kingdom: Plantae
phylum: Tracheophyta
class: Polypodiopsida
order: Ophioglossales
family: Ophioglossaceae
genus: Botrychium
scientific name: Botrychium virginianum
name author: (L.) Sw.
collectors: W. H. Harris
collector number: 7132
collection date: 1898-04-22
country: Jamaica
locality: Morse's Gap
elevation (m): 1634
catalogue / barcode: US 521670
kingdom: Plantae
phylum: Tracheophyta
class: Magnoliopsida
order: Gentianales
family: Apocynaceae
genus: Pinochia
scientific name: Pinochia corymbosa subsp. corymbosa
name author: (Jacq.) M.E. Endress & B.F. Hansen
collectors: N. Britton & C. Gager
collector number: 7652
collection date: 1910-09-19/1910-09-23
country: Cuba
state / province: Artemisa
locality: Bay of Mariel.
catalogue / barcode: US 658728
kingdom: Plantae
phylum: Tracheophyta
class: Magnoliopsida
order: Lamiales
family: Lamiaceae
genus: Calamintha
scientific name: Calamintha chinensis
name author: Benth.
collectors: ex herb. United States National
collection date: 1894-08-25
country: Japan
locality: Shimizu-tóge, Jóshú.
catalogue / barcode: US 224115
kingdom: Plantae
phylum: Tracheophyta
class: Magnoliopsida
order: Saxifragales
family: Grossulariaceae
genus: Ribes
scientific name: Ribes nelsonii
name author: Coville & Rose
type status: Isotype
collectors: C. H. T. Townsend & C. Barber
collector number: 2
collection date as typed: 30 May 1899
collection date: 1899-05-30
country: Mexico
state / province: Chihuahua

• **CHALLENGE**: Swap every occurrence of "collectors" in the records above for "collected by", then write out all the lines again with nothing else altered.

• **ANSWER TO THE TASK**:
kingdom: Plantae
phylum: Tracheophyta
class: Polypodiopsida
order: Ophioglossales
family: Ophioglossaceae
genus: Botrychium
scientific name: Botrychium virginianum
name author: (L.) Sw.
collected by: W. H. Harris
collector number: 7132
collection date: 1898-04-22
country: Jamaica
locality: Morse's Gap
elevation (m): 1634
catalogue / barcode: US 521670
kingdom: Plantae
phylum: Tracheophyta
class: Magnoliopsida
order: Gentianales
family: Apocynaceae
genus: Pinochia
scientific name: Pinochia corymbosa subsp. corymbosa
name author: (Jacq.) M.E. Endress & B.F. Hansen
collected by: N. Britton & C. Gager
collector number: 7652
collection date: 1910-09-19/1910-09-23
country: Cuba
state / province: Artemisa
locality: Bay of Mariel.
catalogue / barcode: US 658728
kingdom: Plantae
phylum: Tracheophyta
class: Magnoliopsida
order: Lamiales
family: Lamiaceae
genus: Calamintha
scientific name: Calamintha chinensis
name author: Benth.
collected by: ex herb. United States National
collection date: 1894-08-25
country: Japan
locality: Shimizu-tóge, Jóshú.
catalogue / barcode: US 224115
kingdom: Plantae
phylum: Tracheophyta
class: Magnoliopsida
order: Saxifragales
family: Grossulariaceae
genus: Ribes
scientific name: Ribes nelsonii
name author: Coville & Rose
type status: Isotype
collected by: C. H. T. Townsend & C. Barber
collector number: 2
collection date as typed: 30 May 1899
collection date: 1899-05-30
country: Mexico
state / province: Chihuahua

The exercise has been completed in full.